Ouch! I’ve been pwned.
Hooters airline flew out of gary for a bit
http://www.garychicagoairport.com/PressRelease_detail.asp?ID=28
I just tire of the pace sometimes…
It took forever for the 355 extension down to I-80.
It crosses state lines and cities, but coordinating Milwaukee Chicago and Gary would go a long way to improving the infrastructure of the area.
Midway is at the bottom in terms of on-time stats. If the airlines don’t want another runway or additional upgrades at O’hare, then start flying out of Gary.
chichow: “It crosses state lines and cities, but coordinating Milwaukee Chicago and Gary would go a long way to improving the infrastructure of the area.”
Milwaukee airport is a major hub for Frontier airlines, where you can fly non-stop to Cancun, Puerto Vallarta, and many other cities (eventually I bet they add Costa Rica).
The Amtrak Hiawatha has a stop at the Milwaukee airport. You can pick up the train at Union Station or Glenview. Plus the Hiawatha is getting brand new rail cars that are suitable for high speed rail. I think the line currently peaks at 80 mph, but I bet it will eventually exceed 100 mph once the tracks and crossings are brought up to standard.
“I bet it will eventually exceed 100 mph once the tracks and crossings are brought up to standard”
eta: 2045.
anon(tfo): “eta: 2045.”
Yeah… I know. From what I understand, the new Governor of Wisconsin intends to only kill funding for the Milwaukee to Madison rail project, while the funding for the Hiawatha line remains intact.
The old Chicago North Shore & Milwaukee railroad used to run an “Electroliner” train that routinely ran at 90 mph, and peaked at 110 mph (it has since been abandoned and is now a bike trail) and this was back before World War 2. The Pioneer Zephyr (now at the Museum of Science and Industry) also peaked out at 110 mph.
Things like high speed rail and electric cars were developed at the beginning of the 20th century.
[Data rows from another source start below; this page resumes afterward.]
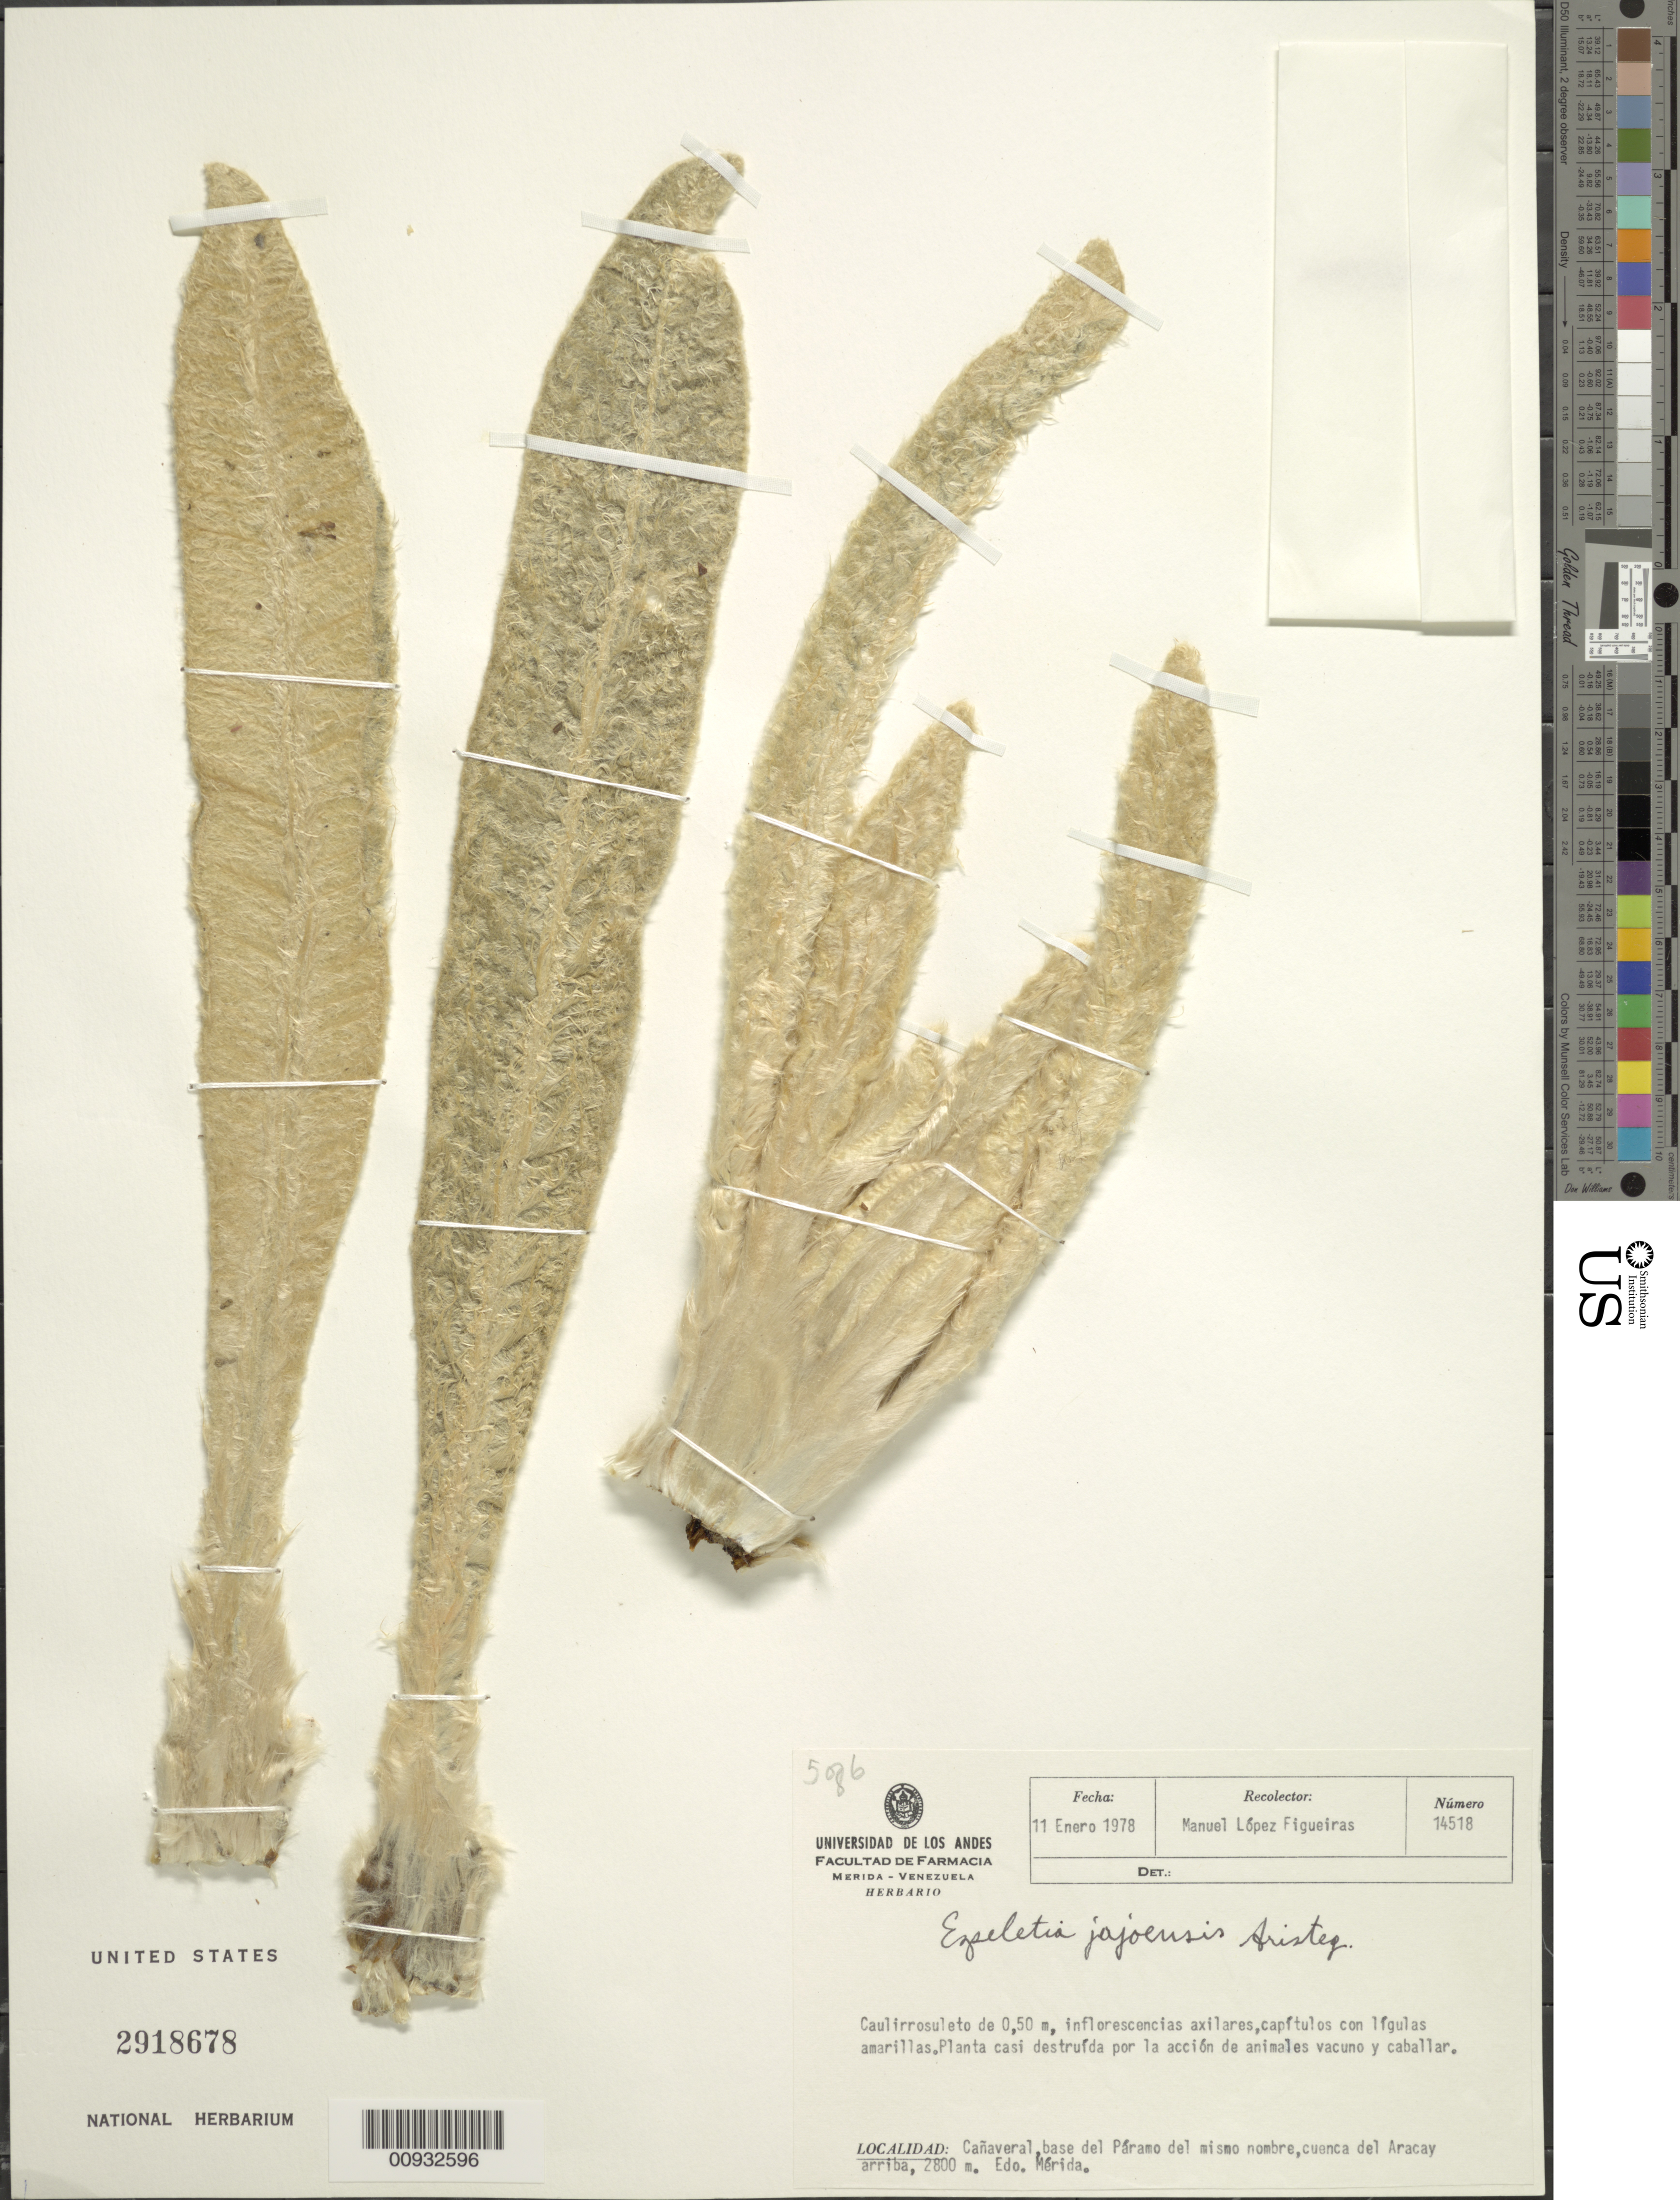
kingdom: Plantae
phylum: Tracheophyta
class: Magnoliopsida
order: Asterales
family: Asteraceae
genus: Espeletia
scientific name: Espeletia jajoensis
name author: Aristeg.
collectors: M. López Figueiras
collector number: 14518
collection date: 1978-01-11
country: Venezuela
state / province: Mérida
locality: Canaveral, base del Paramo del mismo nombre, cuenca del Aracay arriba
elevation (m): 2800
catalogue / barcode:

For various reasons, neither were commercially successful, but the technology is not something new.
the el used to go a lot faster. in the 80s or 90s i watched the speedometer once and it was over 60mph iirc, usually on the long straight stretch btwn loyola and lawrence where the purple runs express howard to belmont
The Blue line now goes pretty fast (since they fixed the slow zones), the red line is fairly fast south of belmont all the way to 95th, its just red line north of belmont that is really slow. Some parts of that track are over 100 yrs old.
I’d love to go to China, Taiwan, or Japan for the sole purpose of riding the high speed rail. The Maglev train in Shanghai reaches speed of 268 mph.
I was in Wisconsin a handful of times over the holidays (family) and the topic of the railway came up and the firm consensus was that the high speed rail between milwaukee and madison was a complete waste of money. It only saved an hour or so, if that, people didn’t want to rely on public trans in either cites after getting off the train, and everyone is madison was a little ticked that teh train station would be at monona terrace requiring a large amount of eminent domain to lay the track to get there. The alternative was to put the train station on the outskirt of the city where is would be a necessity to have a car. Furthermore, the train was supposed to make a number of local stops at peuwakuee and a few other places thereby negating a lot of the time savings. Finally, there is literally ZERO need for a high speed rail between those two cities. Everyone I spoke with was pretty happy the rail was terminated. they all kept saying that WI wasn’t densely populated enough to support it.
Oh and people were really ticked off that the federal government would build the railway but then WI would be responsible for paying for it for years to come, of which the yearly losses would vary widely, and even wisconsin public radio based in Madison was skeptical of the idea.